I had the wonderful opportunity to be a guest reader in Mrs. DeGroot’s grade 5-6 classroom this morning. She was ready to start reading the novel Jayden’s Rescue by Vladimir Tumanov aloud to the class, and I had the privilege of starting it off. (See my previous post on the novel for more about the story and the math involved in it.) The students each had a copy of the Four Quadrants processing strategy (created by Susan Close and Carole Stickley) on which to jot ideas, important words, sensory information, and pictures that came to mind as the story was read.
We were also prepared to do the mathematical questions that would arise in the story as part of the rescue task. The first problem that comes in the book is this:
I am the father of nine sons, all one-eyed monster boys.
I keep an eye on all my lads as they play with their toys.
A three-eyed monster once dropped in and brought his sons along.
Three bulging eyes were on each guest.
Oh!

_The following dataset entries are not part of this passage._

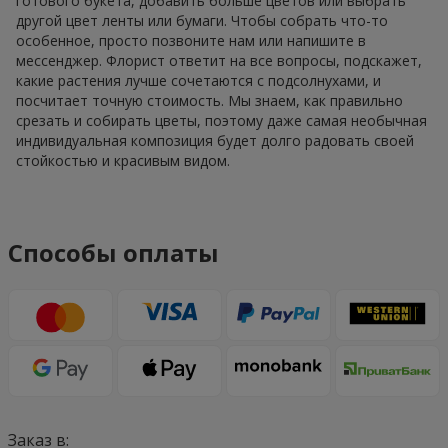
готового букета, добавить больше цветов или выбрать
другой цвет ленты или бумаги. Чтобы собрать что-то
особенное, просто позвоните нам или напишите в
мессенджер. Флорист ответит на все вопросы, подскажет,
какие растения лучше сочетаются с подсолнухами, и
посчитает точную стоимость. Мы знаем, как правильно
срезать и собирать цветы, поэтому даже самая необычная
индивидуальная композиция будет долго радовать своей
стойкостью и красивым видом.
Способы оплаты
Заказ в: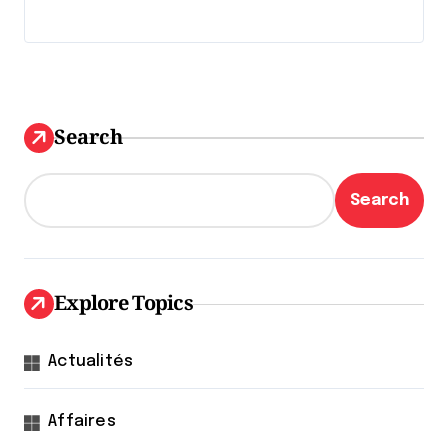
Search
Search
Explore Topics
Actualités
Affaires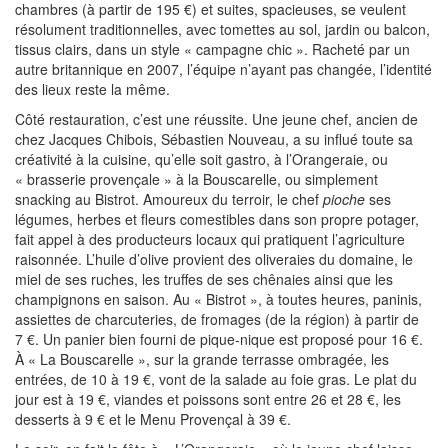
chambres (à partir de 195 €) et suites, spacieuses, se veulent
résolument traditionnelles, avec tomettes au sol, jardin ou balcon,
tissus clairs, dans un style « campagne chic ». Racheté par un
autre britannique en 2007, l’équipe n’ayant pas changée, l’identité
des lieux reste la même.
Côté restauration, c’est une réussite. Une jeune chef, ancien de
chez Jacques Chibois, Sébastien Nouveau, a su influé toute sa
créativité à la cuisine, qu’elle soit gastro, à l’Orangeraie, ou
« brasserie provençale » à la Bouscarelle, ou simplement
snacking au Bistrot. Amoureux du terroir, le chef
pioche
ses
légumes, herbes et fleurs comestibles dans son propre potager,
fait appel à des producteurs locaux qui pratiquent l’agriculture
raisonnée. L’huile d’olive provient des oliveraies du domaine, le
miel de ses ruches, les truffes de ses chênaies ainsi que les
champignons en saison. Au « Bistrot », à toutes heures, paninis,
assiettes de charcuteries, de fromages (de la région) à partir de
7 €. Un panier bien fourni de pique-nique est proposé pour 16 €.
À « La Bouscarelle », sur la grande terrasse ombragée, les
entrées, de 10 à 19 €, vont de la salade au foie gras. Le plat du
jour est à 19 €, viandes et poissons sont entre 26 et 28 €, les
desserts à 9 € et le Menu Provençal à 39 €.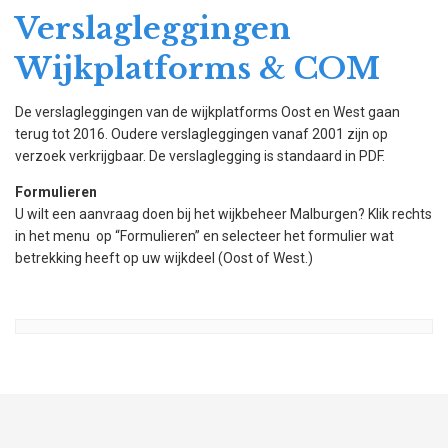
Verslagleggingen
Wijkplatforms & COM
De verslagleggingen van de wijkplatforms Oost en West gaan
terug tot 2016. Oudere verslagleggingen vanaf 2001 zijn op
verzoek verkrijgbaar. De verslaglegging is standaard in PDF.
Formulieren
U wilt een aanvraag doen bij het wijkbeheer Malburgen? Klik rechts
in het menu op “Formulieren” en selecteer het formulier wat
betrekking heeft op uw wijkdeel (Oost of West.)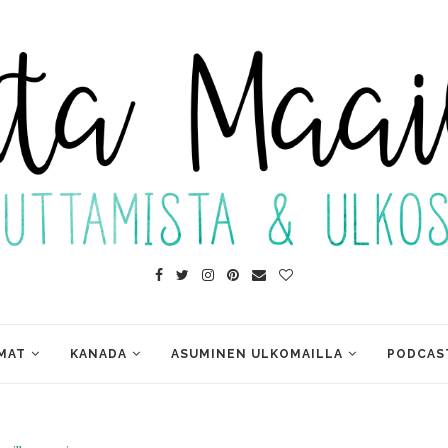
MAT
KANADA
ASUMINEN ULKOMAILLA
PODCAS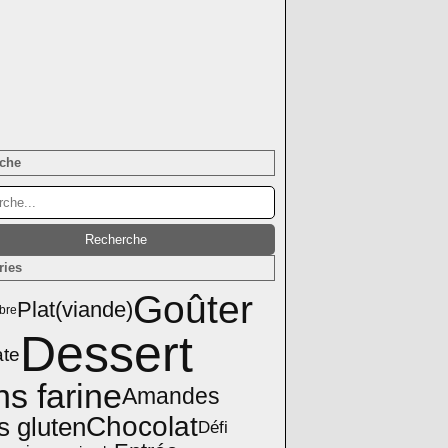
che
ries
Goûter
Plat(viande)
bre
Dessert
te
ns farine
Amandes
Chocolat
s gluten
Défi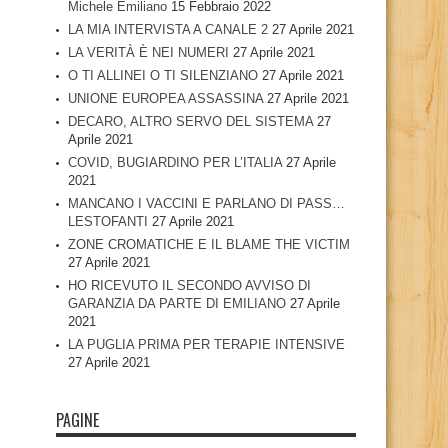
Michele Emiliano
15 Febbraio 2022
LA MIA INTERVISTA A CANALE 2
27 Aprile 2021
LA VERITÀ È NEI NUMERI
27 Aprile 2021
O TI ALLINEI O TI SILENZIANO
27 Aprile 2021
UNIONE EUROPEA ASSASSINA
27 Aprile 2021
DECARO, ALTRO SERVO DEL SISTEMA
27
Aprile 2021
COVID, BUGIARDINO PER L’ITALIA
27 Aprile
2021
MANCANO I VACCINI E PARLANO DI PASS…
LESTOFANTI
27 Aprile 2021
ZONE CROMATICHE E IL BLAME THE VICTIM
27 Aprile 2021
HO RICEVUTO IL SECONDO AVVISO DI
GARANZIA DA PARTE DI EMILIANO
27 Aprile
2021
LA PUGLIA PRIMA PER TERAPIE INTENSIVE
27 Aprile 2021
PAGINE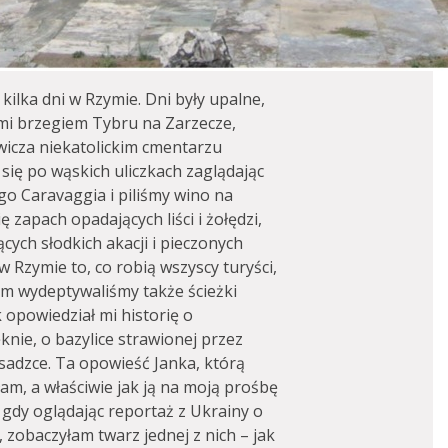
kilka dni w Rzymie. Dni były upalne,
mi brzegiem Tybru na Zarzecze,
wicza niekatolickim cmentarzu
się po wąskich uliczkach zaglądając
o Caravaggia i piliśmy wino na
ę zapach opadających liści i żołędzi,
cych słodkich akacji i pieczonych
 Rzymie to, co robią wszyscy turyści,
em wydeptywaliśmy także ścieżki
opowiedział mi historię o
nie, o bazylice strawionej przez
sadzce. Ta opowieść Janka, którą
łam, a właściwie jak ją na moją prośbę
, gdy oglądając reportaż z Ukrainy o
zobaczyłam twarz jednej z nich – jak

What a blinking throng!
Together all the monsters had exactly forty eyes.
How many three-eyed kids were there?
The numbers tell no lies. Jayden’s Rescue, p. 24
It took a bit longer than I had anticipated getting to that question on p. 24 (not to mention that that the lunch period began 15 earlier than I had expected it to!) so the students ended up not having a chance in the morning to share their solutions/strategies to the question. I left that in Mrs. DeGroot’s capable hands to finish up.
I believe the book is presently out of print, but copies are available from used-book sellers. It is definitely a book worth tracking down and reading to a class in the grade 4 to 6 range.